By Dave Sigworth, publicist of The Maritime Aquarium
Monday presents an interesting anniversary in our history with Long Island Sound: it will be 52 years since the most-recent shark attack in the Sound.
Based on information from two websites that keep track of such things – www.sharkattackfile.info and www.flmnh.ufl.edu/fish/sharks/ISAF/ISAF.htm – July 29, 1961, was the most-recent occasion that a shark took a nip out of anyone in the Sound.
(Note that I refer to this attack as “the most-recent,” not “the last.” Although it hasn’t happened for 52 years, it probably won’t be the last time it happens.)
According to the websites, a man named Bruno Junker, 57, was spearfishing off of Whitewood Point in Oyster Bay on Long Island when he was bitten on his fingers and right shin by a speared shark – the species, unidentified.
Bitten by a speared shark. We’ll call that a provoked attack.
Coming over to the Connecticut side of the Sound, the most-recent attack seems to have been on Aug. 24, 1960, off of Eames Monument in Bridgeport when a fellow named Clyde Trudeau suffered a “superficial laceration of his left arm” while he was “free diving.” Again, the species of shark wasn’t identified.
A newspaper clipping from the next day reports that police, Navy and Coast Guard officials in the tri-state area were on a “large-scale shark watch” following the attacks on poor Mr. Trudeau and an earlier unspecified incident four days earlier.

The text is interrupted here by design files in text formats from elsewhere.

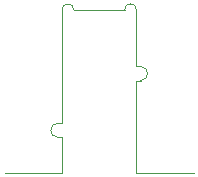
<source format=gbr>
G04 Layer_Color=16711935*
%FSLAX45Y45*%
%MOMM*%
%TF.FileFunction,Other,Mechanical_1*%
%TF.Part,Single*%
G01*
G75*
%TA.AperFunction,NonConductor*%
%ADD51C,0.00000*%
D51*
X3335000Y3040000D02*
G03*
X3235000Y3040000I-50000J0D01*
G01*
X3865000D02*
G03*
X3765000Y3040000I-50000J0D01*
G01*
X3200000Y2080000D02*
G03*
X3200000Y1960000I0J-60000D01*
G01*
X3900000Y2440000D02*
G03*
X3900000Y2560000I0J60000D01*
G01*
X2750002Y1660002D02*
X3235000D01*
Y1960001D01*
Y2080001D02*
Y3039999D01*
X3335000D02*
X3765001D01*
X3865001Y2560000D02*
Y3039999D01*
Y1660002D02*
Y2440000D01*
Y1660002D02*
X4349999D01*
X3199999Y2080001D02*
X3235000D01*
X3199999Y1960001D02*
X3235000D01*
X3865001Y2440000D02*
X3900002D01*
X3865001Y2560000D02*
X3900002D01*
%TF.MD5,17a25708229628ca8e8a00362f4a741b*%
M02*

</source>
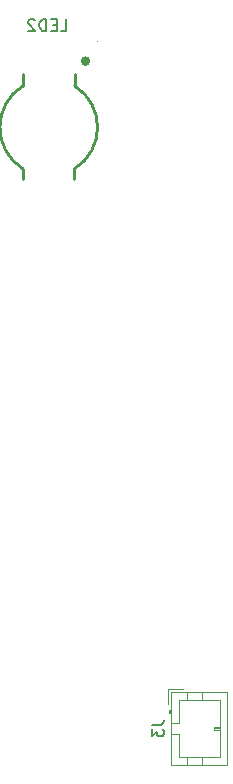
<source format=gbr>
%TF.GenerationSoftware,KiCad,Pcbnew,8.0.0*%
%TF.CreationDate,2024-03-03T22:06:13+01:00*%
%TF.ProjectId,Blinky,426c696e-6b79-42e6-9b69-6361645f7063,rev?*%
%TF.SameCoordinates,Original*%
%TF.FileFunction,Legend,Bot*%
%TF.FilePolarity,Positive*%
%FSLAX46Y46*%
G04 Gerber Fmt 4.6, Leading zero omitted, Abs format (unit mm)*
G04 Created by KiCad (PCBNEW 8.0.0) date 2024-03-03 22:06:13*
%MOMM*%
%LPD*%
G01*
G04 APERTURE LIST*
%ADD10C,0.150000*%
%ADD11C,0.120000*%
%ADD12C,0.254000*%
%ADD13C,0.400000*%
%ADD14C,0.059995*%
G04 APERTURE END LIST*
D10*
X161054819Y-104466666D02*
X161769104Y-104466666D01*
X161769104Y-104466666D02*
X161911961Y-104419047D01*
X161911961Y-104419047D02*
X162007200Y-104323809D01*
X162007200Y-104323809D02*
X162054819Y-104180952D01*
X162054819Y-104180952D02*
X162054819Y-104085714D01*
X161054819Y-104847619D02*
X161054819Y-105466666D01*
X161054819Y-105466666D02*
X161435771Y-105133333D01*
X161435771Y-105133333D02*
X161435771Y-105276190D01*
X161435771Y-105276190D02*
X161483390Y-105371428D01*
X161483390Y-105371428D02*
X161531009Y-105419047D01*
X161531009Y-105419047D02*
X161626247Y-105466666D01*
X161626247Y-105466666D02*
X161864342Y-105466666D01*
X161864342Y-105466666D02*
X161959580Y-105419047D01*
X161959580Y-105419047D02*
X162007200Y-105371428D01*
X162007200Y-105371428D02*
X162054819Y-105276190D01*
X162054819Y-105276190D02*
X162054819Y-104990476D01*
X162054819Y-104990476D02*
X162007200Y-104895238D01*
X162007200Y-104895238D02*
X161959580Y-104847619D01*
X153319047Y-45754946D02*
X153795237Y-45754946D01*
X153795237Y-45754946D02*
X153795237Y-44754946D01*
X152985713Y-45231136D02*
X152652380Y-45231136D01*
X152509523Y-45754946D02*
X152985713Y-45754946D01*
X152985713Y-45754946D02*
X152985713Y-44754946D01*
X152985713Y-44754946D02*
X152509523Y-44754946D01*
X152080951Y-45754946D02*
X152080951Y-44754946D01*
X152080951Y-44754946D02*
X151842856Y-44754946D01*
X151842856Y-44754946D02*
X151699999Y-44802565D01*
X151699999Y-44802565D02*
X151604761Y-44897803D01*
X151604761Y-44897803D02*
X151557142Y-44993041D01*
X151557142Y-44993041D02*
X151509523Y-45183517D01*
X151509523Y-45183517D02*
X151509523Y-45326374D01*
X151509523Y-45326374D02*
X151557142Y-45516850D01*
X151557142Y-45516850D02*
X151604761Y-45612088D01*
X151604761Y-45612088D02*
X151699999Y-45707327D01*
X151699999Y-45707327D02*
X151842856Y-45754946D01*
X151842856Y-45754946D02*
X152080951Y-45754946D01*
X151128570Y-44850184D02*
X151080951Y-44802565D01*
X151080951Y-44802565D02*
X150985713Y-44754946D01*
X150985713Y-44754946D02*
X150747618Y-44754946D01*
X150747618Y-44754946D02*
X150652380Y-44802565D01*
X150652380Y-44802565D02*
X150604761Y-44850184D01*
X150604761Y-44850184D02*
X150557142Y-44945422D01*
X150557142Y-44945422D02*
X150557142Y-45040660D01*
X150557142Y-45040660D02*
X150604761Y-45183517D01*
X150604761Y-45183517D02*
X151176189Y-45754946D01*
X151176189Y-45754946D02*
X150557142Y-45754946D01*
D11*
%TO.C,J3*%
X162390000Y-101440000D02*
X163640000Y-101440000D01*
X162390000Y-102690000D02*
X162390000Y-101440000D01*
X162490000Y-103200000D02*
X162690000Y-103200000D01*
X162490000Y-103500000D02*
X162490000Y-103200000D01*
X162590000Y-103500000D02*
X162590000Y-103200000D01*
X162690000Y-101740000D02*
X167410000Y-101740000D01*
X162690000Y-103500000D02*
X162490000Y-103500000D01*
X162690000Y-104300000D02*
X163300000Y-104300000D01*
X162690000Y-107860000D02*
X162690000Y-101740000D01*
X163300000Y-102350000D02*
X166800000Y-102350000D01*
X163300000Y-104300000D02*
X163300000Y-102350000D01*
X163300000Y-105300000D02*
X162690000Y-105300000D01*
X163300000Y-107250000D02*
X163300000Y-105300000D01*
X164000000Y-101740000D02*
X164000000Y-102350000D01*
X164000000Y-107860000D02*
X164000000Y-107250000D01*
X165300000Y-101740000D02*
X165300000Y-102350000D01*
X165300000Y-107860000D02*
X165300000Y-107250000D01*
X166300000Y-104700000D02*
X166300000Y-104900000D01*
X166300000Y-104900000D02*
X166800000Y-104900000D01*
X166800000Y-102350000D02*
X166800000Y-107250000D01*
X166800000Y-104700000D02*
X166300000Y-104700000D01*
X166800000Y-104800000D02*
X166300000Y-104800000D01*
X166800000Y-107250000D02*
X163300000Y-107250000D01*
X167410000Y-101740000D02*
X167410000Y-107860000D01*
X167410000Y-107860000D02*
X162690000Y-107860000D01*
D12*
%TO.C,LED2*%
X150100076Y-58300051D02*
X150100076Y-57400203D01*
X150144399Y-49400051D02*
X150144399Y-50372720D01*
X154455601Y-58300051D02*
X154455601Y-57427534D01*
X154499924Y-49400051D02*
X154499924Y-50400051D01*
X150100075Y-57400204D02*
G75*
G02*
X150144399Y-50372720I2200002J3500006D01*
G01*
X154499925Y-50400050D02*
G75*
G02*
X154455601Y-57427534I-2200002J-3500006D01*
G01*
D13*
X155599720Y-48300178D02*
G75*
G02*
X155199924Y-48300178I-199898J0D01*
G01*
X155199924Y-48300178D02*
G75*
G02*
X155599720Y-48300178I199898J0D01*
G01*
D14*
X156459766Y-46650191D02*
G75*
G02*
X156399822Y-46650191I-29972J0D01*
G01*
X156399822Y-46650191D02*
G75*
G02*
X156459766Y-46650191I29972J0D01*
G01*
%TD*%
M02*

</source>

Prior to that scare, you have to go back to Aug. 26, 1933, when one Helen Clarke had a bite taken out of her foot in the Mystic River.
So for Connecticut, that’s two attacks in 80 years. While you may be alarmed to learn that there are any sharks in Long Island Sound, it seems you can take comfort that your chances for being sampled by a shark are pretty low.
As we’ve blogged about before, we humans are a much greater threat to the survival of sharks. The populations of many species have been reduced dramatically by overfishing, finning, pollution and habitat loss.
Still, it is the summer bathing season so here are several tips from the International Shark Attack File for reducing your risk of a shark encounter:
- Avoid being in the water from sunset to sunrise, when sharks are most active and have a sensory advantage.
- Stay in a group, and don’t wander too far from shore.
- Avoid wearing shiny jewelry, because the reflected light resembles the sheen of fish scales.
- Despite what you may have heard, porpoise sightings do not indicate the absence of sharks. In fact, the opposite is often true. Also be on the lookout for signs of bait fishes or feeding activity. (Diving seabirds are good indicators of such action.) Animals that eat the same food items are often found in close proximity. Remember, a predator is never too far from its prey.
- Refrain from excess splashing, and do not allow pets in the water because of their erratic movements.
- Exercise caution when occupying the area between sandbars or near steep drop-offs, as these are favorite hangouts for sharks.
- Stay calm if you do see a shark, and maintain your position in as quiet a manner as possible. Most sharks merely are curious and will leave on their own.